§ **Problem description**:
The entries below contain pictures. Write out only the lines from the line with "Wir lieben es" up to and including the line with "Kolleginnen und Kollegen", exactly, without them.
::: Data provided
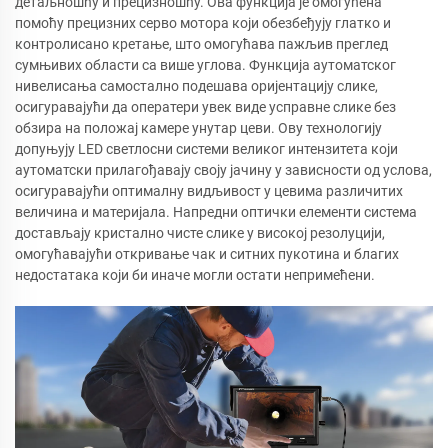
детаљношћу и прецизношћу. Ова функција је омогућена
помоћу прецизних серво мотора који обезбеђују глатко и
контролисано кретање, што омогућава пажљив преглед
сумњивих области са више углова. Функција аутоматског
нивелисања самостално подешава оријентацију слике,
осигуравајући да оператери увек виде усправне слике без
обзира на положај камере унутар цеви. Ову технологију
допуњују LED светлосни системи великог интензитета који
аутоматски прилагођавају своју јачину у зависности од услова,
осигуравајући оптималну видљивост у цевима различитих
величина и материјала. Напредни оптички елементи система
достављају кристално чисте слике у високој резолуцији,
омогућавајући откривање чак и ситних пукотина и благих
недостатака који би иначе могли остати непримећени.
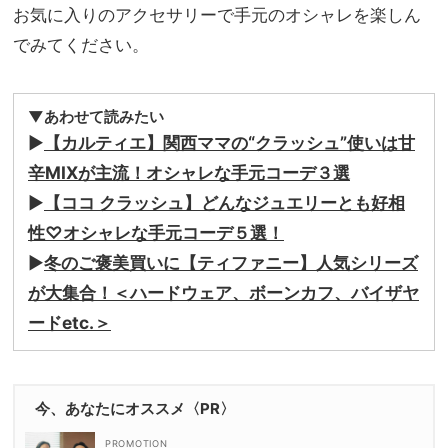
お気に入りのアクセサリーで手元のオシャレを楽しん
でみてください。
▼あわせて読みたい
▶︎
【カルティエ】関西ママの“クラッシュ”使いは甘
辛MIXが主流！オシャレな手元コーデ３選
▶︎
【ココ クラッシュ】どんなジュエリーとも好相
性♡オシャレな手元コーデ５選！
▶︎
冬のご褒美買いに【ティファニー】人気シリーズ
が大集合！＜ハードウェア、ボーンカフ、バイザヤ
ードetc.＞
今、あなたにオススメ〈PR〉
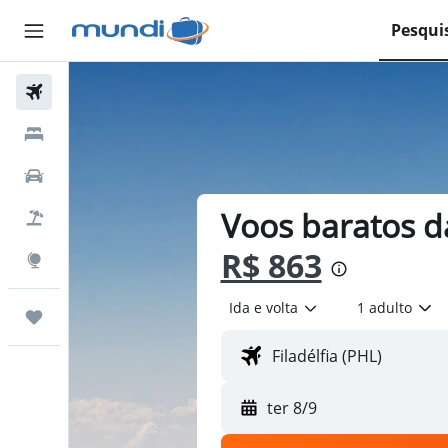
Pesqui
Passagens Aéreas
Hospedagens
Carros
Voos baratos da
Pacotes
R$ 863
Explore
Ida e volta
1 adulto
Trips
ter 8/9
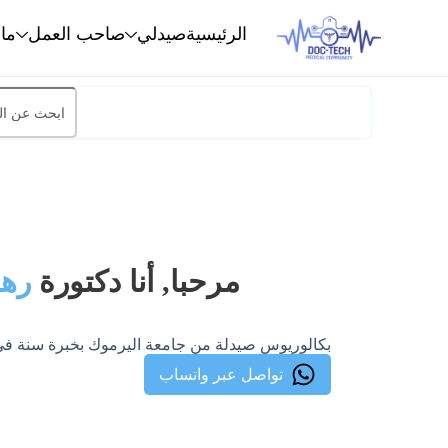
الرئيسية
صيدلي
صاحب العمل
ما
مرحبا, أنا دكتورة
رهف
بكالوريوس صيدلة من جامعة اليرموك بخبرة سنة في
تواصل عبر واتساب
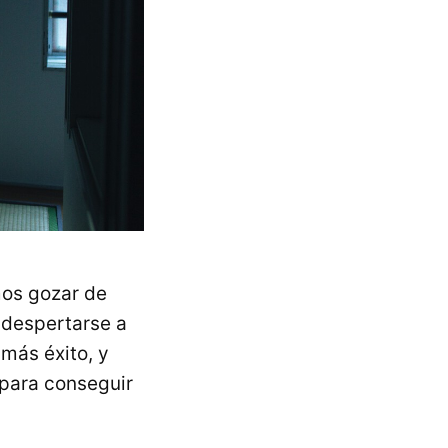
mos gozar de
 despertarse a
más éxito, y
 para conseguir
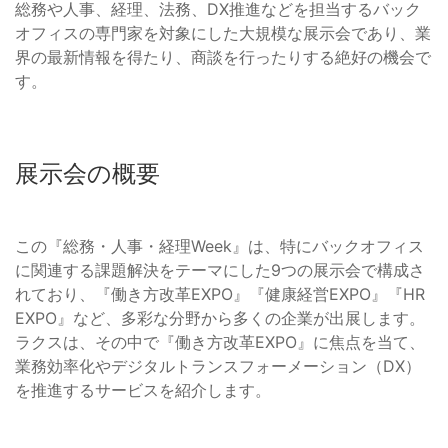
総務や人事、経理、法務、DX推進などを担当するバック
オフィスの専門家を対象にした大規模な展示会であり、業
界の最新情報を得たり、商談を行ったりする絶好の機会で
す。
展示会の概要
この『総務・人事・経理Week』は、特にバックオフィス
に関連する課題解決をテーマにした9つの展示会で構成さ
れており、『働き方改革EXPO』『健康経営EXPO』『HR
EXPO』など、多彩な分野から多くの企業が出展します。
ラクスは、その中で『働き方改革EXPO』に焦点を当て、
業務効率化やデジタルトランスフォーメーション（DX）
を推進するサービスを紹介します。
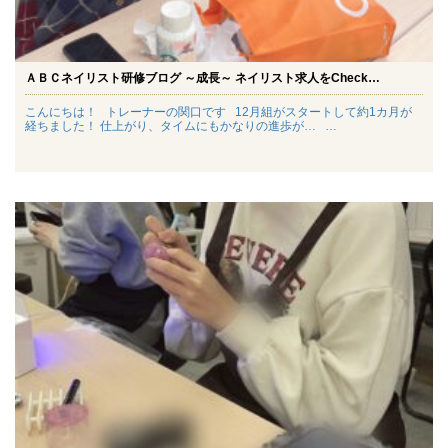
ＡＢＣネイリスト研修ブログ ～成長～ ネイリスト求人をCheck…
こんにちは！ トレーナーの関口です 12月組がスタートして約1カ月が
経ちました！ 仕上がり、タイムにもかなりの進歩が… …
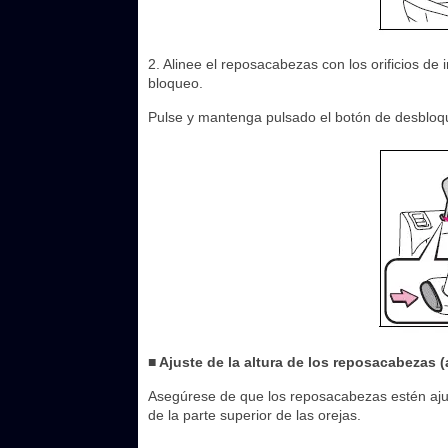
2. Alinee el reposacabezas con los orificios de 
bloqueo.
Pulse y mantenga pulsado el botón de desbloqu
■ Ajuste de la altura de los reposacabezas 
Asegúrese de que los reposacabezas estén aju
de la parte superior de las orejas.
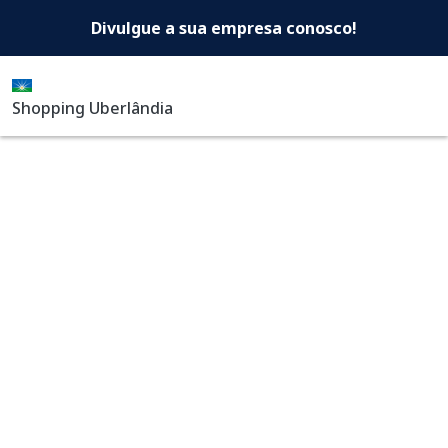
Shopping Uberlândia -Di
Pular para o conteúdo principal
Divulgue a sua empresa conosco!
Shopping Uberlândia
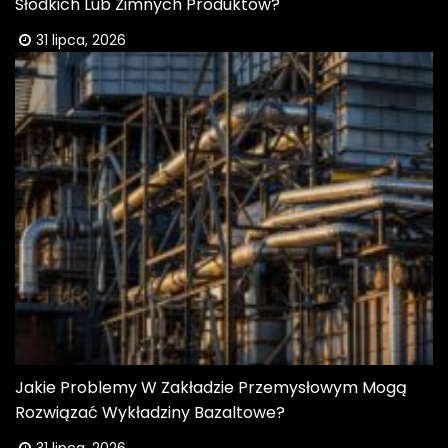
Słodkich Lub Zimnych Produktów?
31 lipca, 2026
Jakie Problemy W Zakładzie Przemysłowym Mogą
Rozwiązać Wykładziny Bazaltowe?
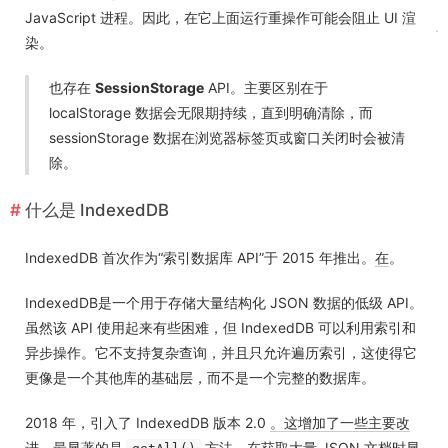
JavaScript 进程。因此，在它上面运行重操作可能会阻止 UI 渲
染。
也存在
SessionStorage
API。主要区别在于
localStorage 数据会无限期持续，直到明确清除，而
sessionStorage 数据在浏览器标签页或窗口关闭时会被清
除。
什么是 IndexedDB
IndexedDB 首次作为“索引数据库 API”于 2015 年推出。
在
。
IndexedDB是一个用于存储大量结构化 JSON 数据的低级 API。
虽然该 API 使用起来有些困难，但 IndexedDB 可以利用索引和
异步操作。它不支持复杂查询，并且只允许遍历索引，这使得它
更像是一个其他库的基础层，而不是一个完整的数据库。
2018 年，引入了 IndexedDB 版本 2.0
。这增加了一些主要改
进。最显著的是
方法，在获取大量 JSON 文档时显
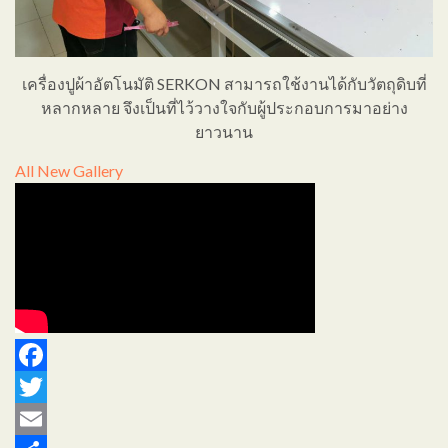
เครื่องปูผ้าอัตโนมัติ SERKON สามารถใช้งานได้กับวัตถุดิบที่
หลากหลาย จึงเป็นที่ไว้วางใจกับผู้ประกอบการมาอย่าง
ยาวนาน
All
New Gallery
Facebook
Twitter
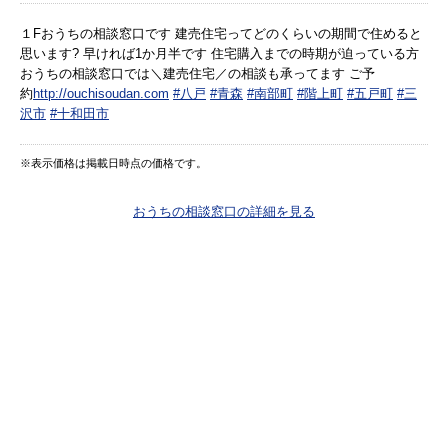
１Fおうちの相談窓口です 建売住宅ってどのくらいの期間で住めると
思います? 早ければ1か月半です 住宅購入までの時期が迫っている方
おうちの相談窓口では＼建売住宅／の相談も承ってます ご予
約
http://ouchisoudan.com
#八戸
#青森
#南部町
#階上町
#五戸町
#三
沢市
#十和田市
※表示価格は掲載日時点の価格です。
おうちの相談窓口の詳細を見る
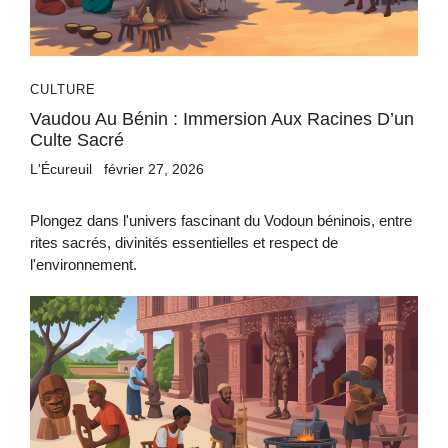
CULTURE
Vaudou Au Bénin : Immersion Aux Racines D’un
Culte Sacré
L'Écureuil
février 27, 2026
Plongez dans l'univers fascinant du Vodoun béninois, entre
rites sacrés, divinités essentielles et respect de
l'environnement.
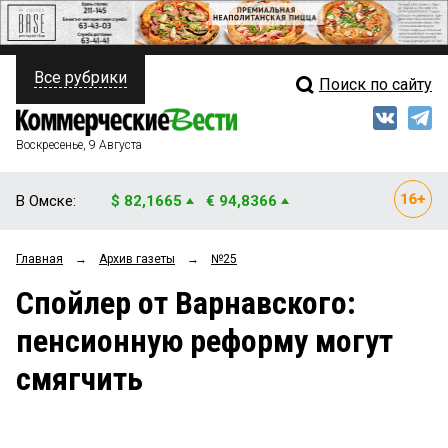
Все рубрики
Поиск по сайту
ПОЛИТИКА
Свежий выпуск
Медиа
ФИНАНСЫ
Воскресенье, 9 Августа
Кто есть кто
НЕДВИЖИМОСТЬ
В Омске:
$ 82,1665
€ 94,8366
Интервью
БИЗНЕС
Главная
→
Архив газеты
→
№25
Мнения
ОБЩЕСТВО
Спойлер от Варнавского:
Рейтинги
ЗАКОН
пенсионную реформу могут
Блоги
НОВОСТИ КОМПАНИЙ
смягчить
Архив
ПРОИСШЕСТВИЯ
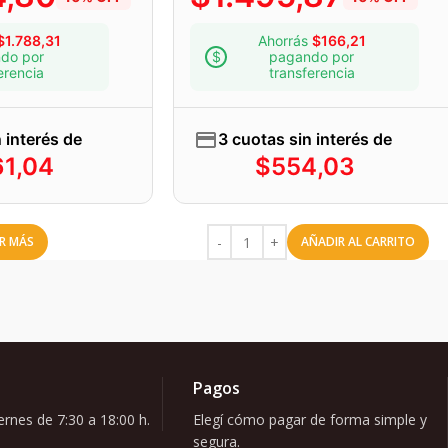
$
1.788,31
Ahorrás
$
166,21
do por
pagando por
erencia
transferencia
 interés de
3 cuotas sin interés de
61,04
$
554,03
ER MÁS
AÑADIR AL CARRITO
Pagos
rnes de 7:30 a 18:00 h.
Elegí cómo pagar de forma simple y
segura.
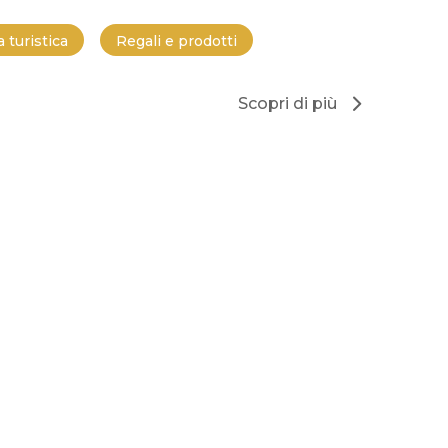
 turistica
Regali e prodotti
Scopri di più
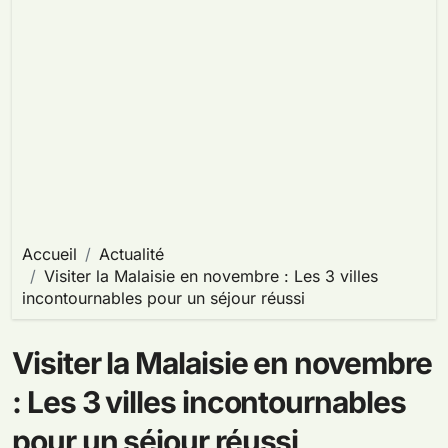
Accueil
Actualité
Visiter la Malaisie en novembre : Les 3 villes
incontournables pour un séjour réussi
Visiter la Malaisie en novembre
: Les 3 villes incontournables
pour un séjour réussi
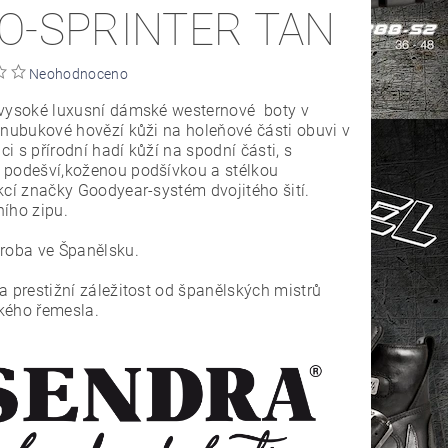
O-SPRINTER TAN
Neohodnoceno
vysoké luxusní dámské westernové boty v
 nubukové hovězí kůži na holeňové části obuvi v
i s přírodní hadí kůží na spodní části, s
 podešví,koženou podšívkou a stélkou
kcí značky Goodyear-systém dvojitého šití.
ího zipu.
roba ve Španělsku.
a prestižní záležitost od španělských mistrů
kého řemesla.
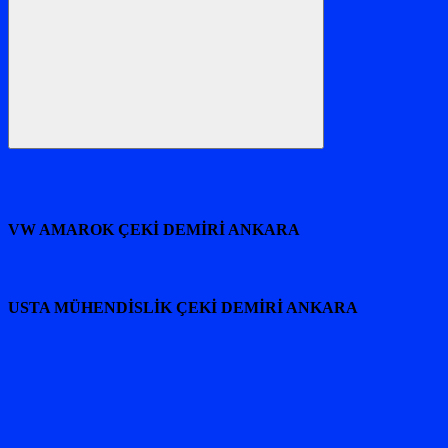
Ara
VW AMAROK ÇEKİ DEMİRİ ANKARA
USTA MÜHENDİSLİK ÇEKİ DEMİRİ ANKARA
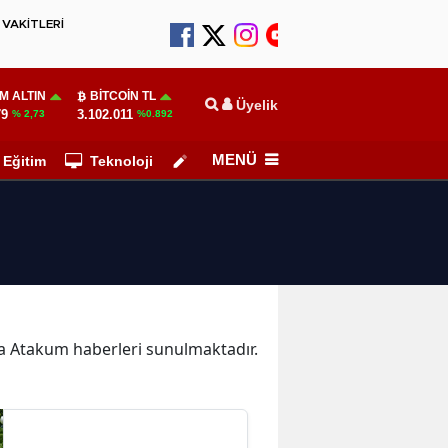
VAKİTLERİ
M ALTIN
BITCOIN TL
Üyelik
79
3.102.011
% 2,73
%0.892
MENÜ
Eğitim
Teknoloji
Köşe Yazarları
ika Atakum haberleri sunulmaktadır.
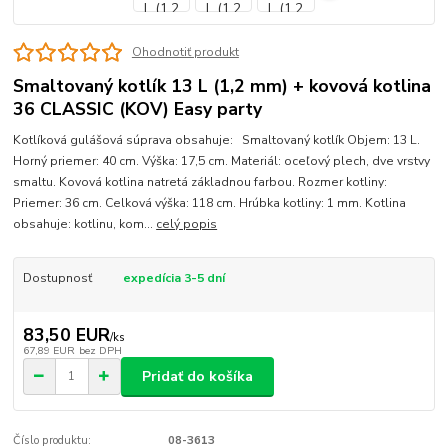
Ohodnotiť produkt
Smaltovaný kotlík 13 L (1,2 mm) + kovová kotlina
36 CLASSIC (KOV) Easy party
Kotlíková gulášová súprava obsahuje: Smaltovaný kotlík Objem: 13 L.
Horný priemer: 40 cm. Výška: 17,5 cm. Materiál: oceľový plech, dve vrstvy
smaltu. Kovová kotlina natretá základnou farbou. Rozmer kotliny:
Priemer: 36 cm. Celková výška: 118 cm. Hrúbka kotliny: 1 mm. Kotlina
obsahuje: kotlinu, kom...
celý popis
Dostupnosť
expedícia 3-5 dní
83,50 EUR
/
ks
67,89 EUR
bez DPH
Pridať do košíka
Číslo produktu:
08-3613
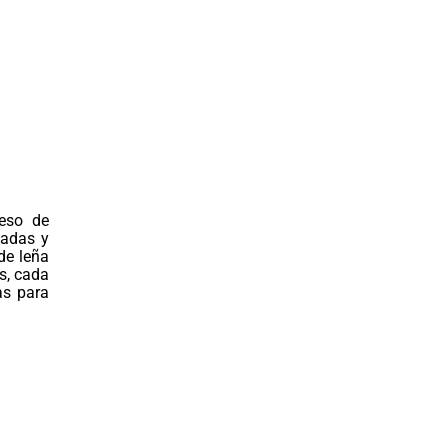
ceso de
nadas y
de leña
s, cada
as para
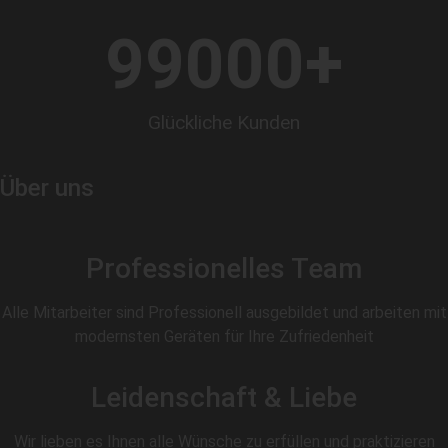
99000
+
Glückliche Kunden
Über uns
Professionelles Team
Alle Mitarbeiter sind Professionell ausgebildet und arbeiten mit
modernsten Geräten für Ihre Zufriedenheit
Leidenschaft & Liebe
Wir lieben es Ihnen alle Wünsche zu erfüllen und praktizieren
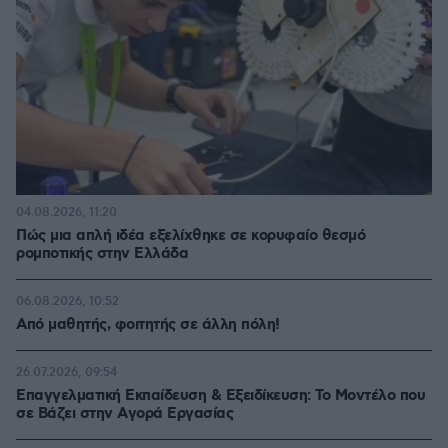
04.08.2026, 11:20
Πώς μια απλή ιδέα εξελίχθηκε σε κορυφαίο θεσμό
ρομποτικής στην Ελλάδα
06.08.2026, 10:52
Από μαθητής, φοιτητής σε άλλη πόλη!
26.07.2026, 09:54
Επαγγελματική Εκπαίδευση & Εξειδίκευση: Το Mοντέλο που
σε Bάζει στην Aγορά Eργασίας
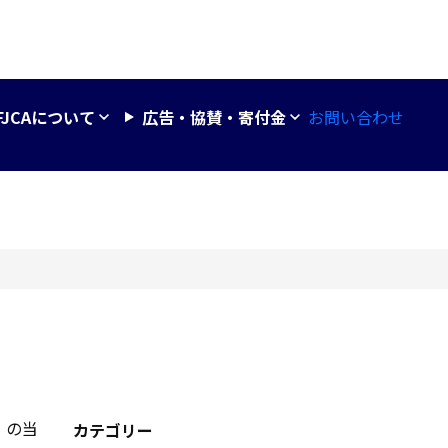
お問い合わせ
FJCAについて
広告・協賛・寄付金
」の当
カテゴリー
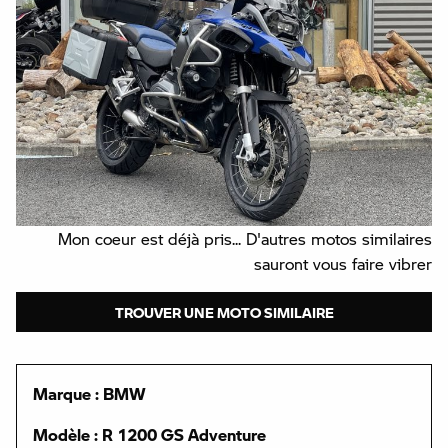
Mon coeur est déjà pris... D'autres motos similaires
sauront vous faire vibrer
TROUVER UNE MOTO SIMILAIRE
Marque : BMW
Modèle : R 1200 GS Adventure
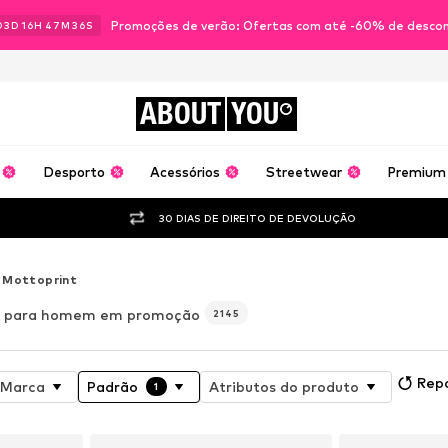
Promoções de verão: Ofertas com até -60% de desco
03
D
16
H
47
M
34
S
ABOUT
YOU
Desporto
Acessórios
Streetwear
Premium
30 DIAS DE DIREITO DE DEVOLUÇÃO
Mottoprint
t) para homem em promoção
2145
Rep
Marca
Padrão
Atributos do produto
1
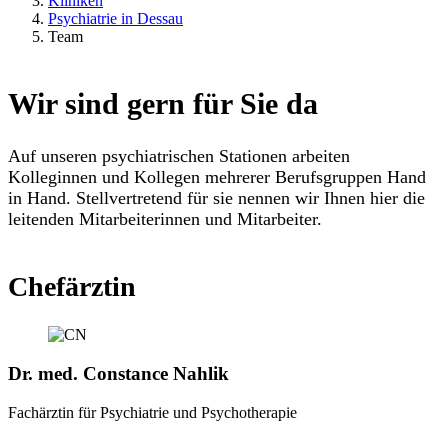
Kliniken
Psychiatrie in Dessau
Team
Wir sind gern für Sie da
Auf unseren psychiatrischen Stationen arbeiten
Kolleginnen und Kollegen mehrerer Berufsgruppen Hand
in Hand. Stellvertretend für sie nennen wir Ihnen hier die
leitenden Mitarbeiterinnen und Mitarbeiter.
Chefärztin
Dr. med. Constance Nahlik
Fachärztin für Psychiatrie und Psychotherapie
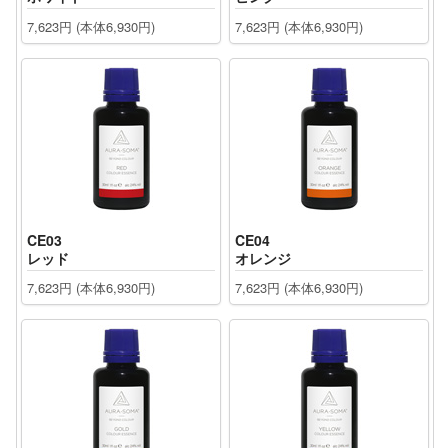
7,623円 (本体6,930円)
7,623円 (本体6,930円)
CE03
CE04
レッド
オレンジ
7,623円 (本体6,930円)
7,623円 (本体6,930円)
::::::
§ **Solution**:
Wir lieben es Ihnen alle Wünsche zu erfüllen und praktizieren
04.08.2026, 11:20
Πώς μια απλή ιδέα εξελίχθηκε σε κορυφαίο θεσμό
ρομποτικής στην Ελλάδα
06.08.2026, 10:52
Από μαθητής, φοιτητής σε άλλη πόλη!
26.07.2026, 09:54
Επαγγελματική Εκπαίδευση & Εξειδίκευση: Το Mοντέλο που
σε Bάζει στην Aγορά Eργασίας
お問い合わせ
FJCAについて
広告・協賛・寄付金
」の当
カテゴリー
Mon coeur est déjà pris... D'autres motos similaires
sauront vous faire vibrer
TROUVER UNE MOTO SIMILAIRE
Marque : BMW
Modèle : R 1200 GS Adventure
Promoções de verão: Ofertas com até -60% de desco
03
D
16
H
47
M
34
S
ABOUT
YOU
Desporto
Acessórios
Streetwear
Premium
30 DIAS DE DIREITO DE DEVOLUÇÃO
Mottoprint
t) para homem em promoção
2145
Rep
Marca
Padrão
Atributos do produto
1
Kliniken
Psychiatrie in Dessau
Team
Wir sind gern für Sie da
Auf unseren psychiatrischen Stationen arbeiten
Kolleginnen und Kollegen mehrerer Berufsgruppen Hand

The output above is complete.